EC Report: Geo-Blocking to Control Costs or Fraud Acceptable
March 21, 2016
Two-thirds of European digital content providers block cross-border online sales into certain other EU member states, according to a report from the European Commission. While not as prevalent, nearly 40 percent of physical goods retailers engage in the same practice. As part of an ongoing initiative to foster cross-border e-commerce between its member states, the European Commission last year launched an investigation into the e-commerce sector to quantify the prevalence of geo-blocking and evaluate if there is a competitive basis to investigate certain companies.

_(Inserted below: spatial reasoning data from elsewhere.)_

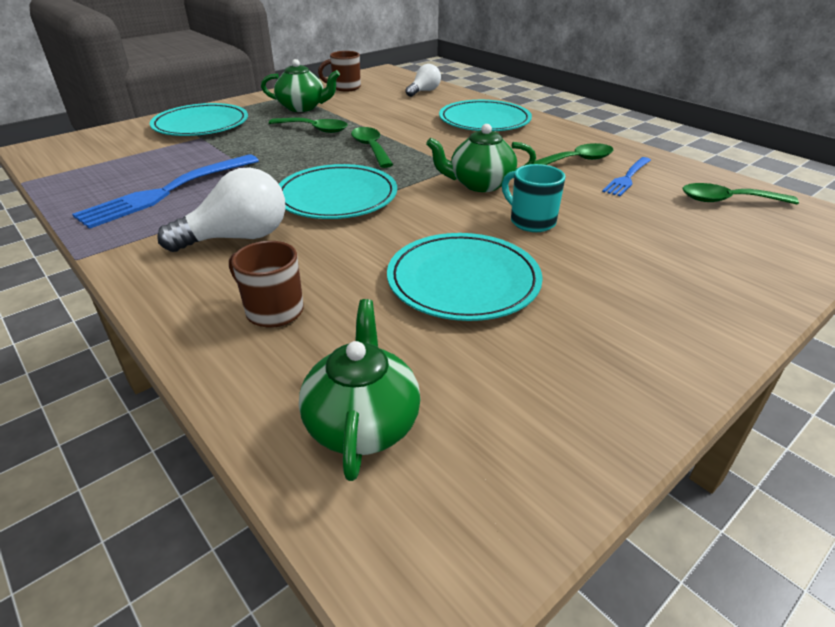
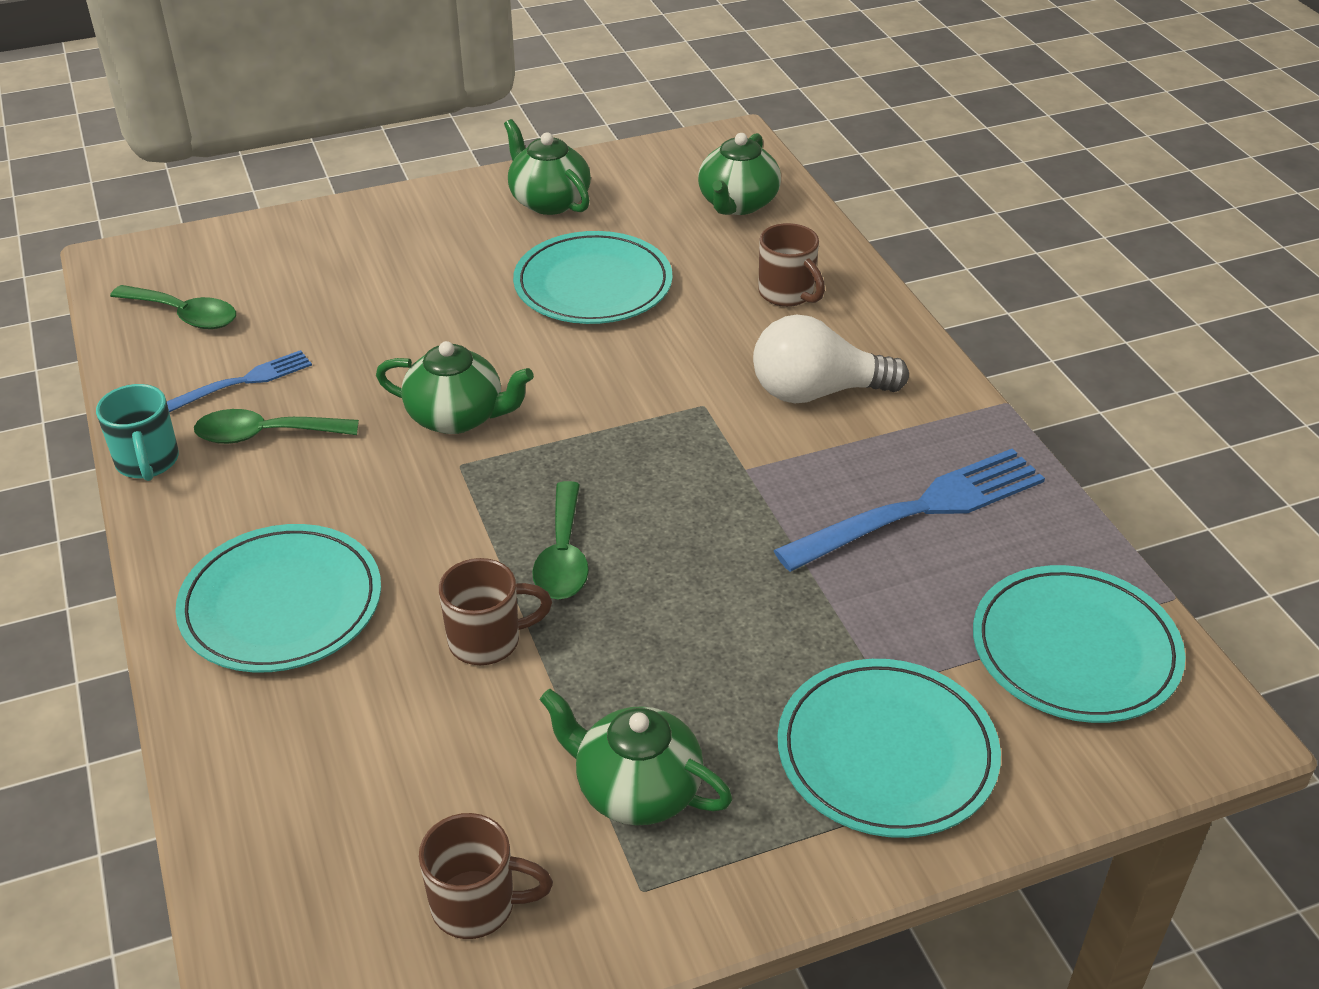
camera: 160 degrees left, 5 degrees up
green spoon [269,118,348,133] -> none
turquoise plate [279,164,397,219] -> turquoise plate moved to [973,565,1186,723]
white light bulb [405,64,441,97] -> none
turquoise mug [502,164,566,232] -> turquoise mug moved to [96,384,179,481]
none -> brown mug [439,558,552,665]
none -> green teapot [504,119,591,215]

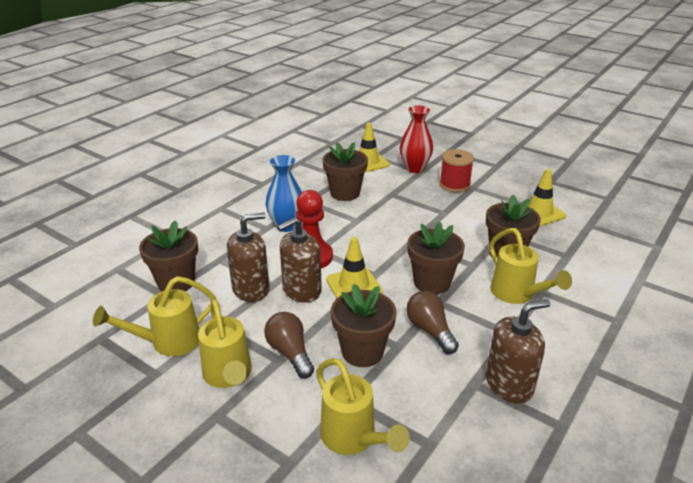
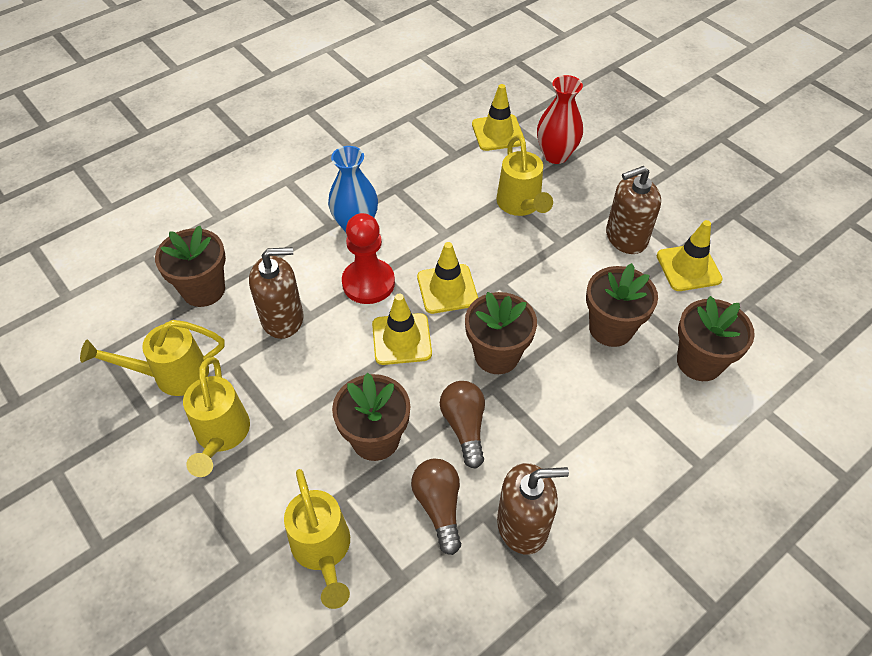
camera: 15 degrees right, 20 degrees up
brown light bulb [264,312,314,378] -> brown light bulb moved to [411,459,461,555]
brown soap dispenser [277,217,322,303] -> brown soap dispenser moved to [606,166,661,254]
brown flower pot [322,142,368,201] -> brown flower pot moved to [677,296,755,381]
red spool [439,149,474,193] -> none
yellow watering can [489,228,572,304] -> yellow watering can moved to [496,134,553,216]
none -> yellow traffic cone [417,242,478,314]

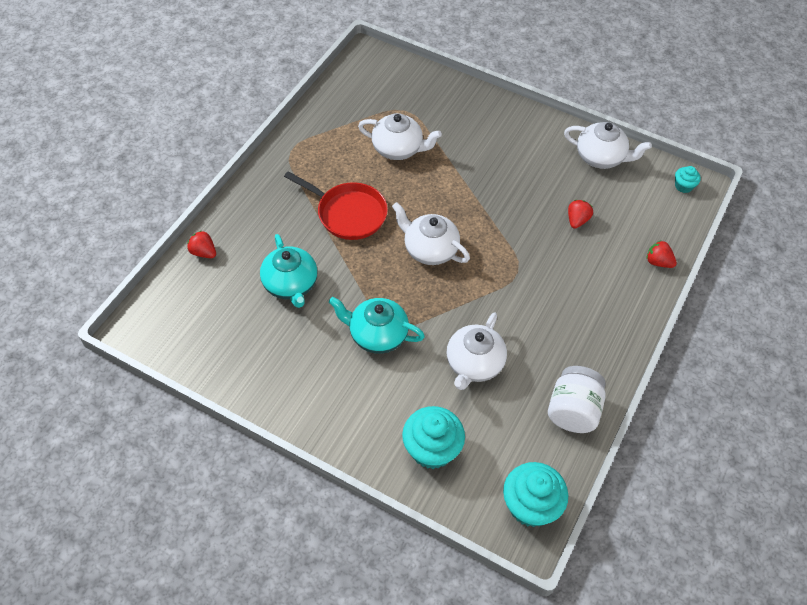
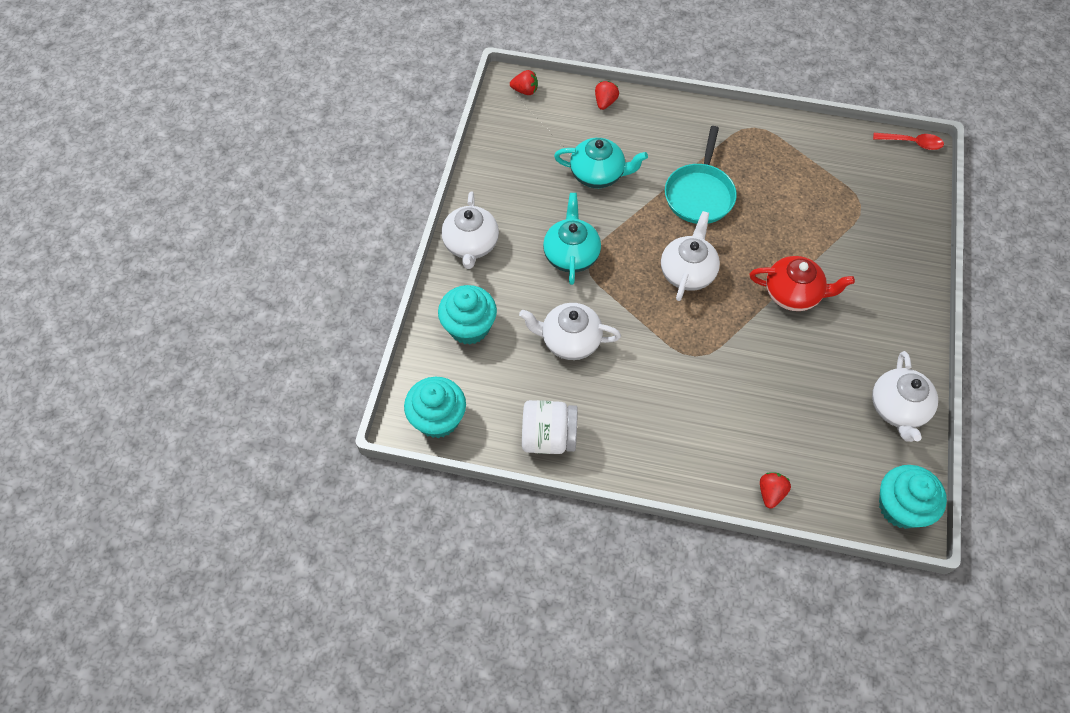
camera: 75 degrees right, 5 degrees up
turquoise teapot [260,234,318,308] -> turquoise teapot turned 135 degrees counterclockwise [554,138,648,188]
red pan [284,171,388,240] -> turquoise pan [665,126,737,224]
white teapot [358,113,442,160] -> white teapot moved to [441,192,499,269]
red strawberry [568,200,593,229] -> red strawberry moved to [510,70,538,95]
turquoise cupcake [675,166,701,193] -> turquoise cupcake [879,465,947,529], size x1.99
none -> red teapot [750,256,855,311]
none -> red spoon [873,133,944,150]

The EC’s final report will not come until this summer, but the Competition Committee released an initial report of its findings on Friday.
The report indicated the EC mostly is concerned about contractual agreements between companies that result in geo-blocking digital content or physical goods. Perhaps allaying the fears of many businesses, regulators noted many legitimate reasons a company might refuse to sell into another country. The costs incurred to expand an online business cross-border were identified as one such reason in the report, as was the fact that a company’s online payment provider might refuse to accept payment from IP addresses in certain countries to reduce fraud. Companies that are refusing orders from certain countries because of contracts with suppliers or other agreements, however, could face investigation for violating antitrust rules.
“Where a non-dominant company decides unilaterally not to sell abroad, that is not an issue for competition law,” said Margrethe Vestager, commissioner in charge of competition policy. “But where geo-blocking occurs due to agreements, we need to take a close look whether there is anti-competitive behavior, which can be addressed by EU competition tools.”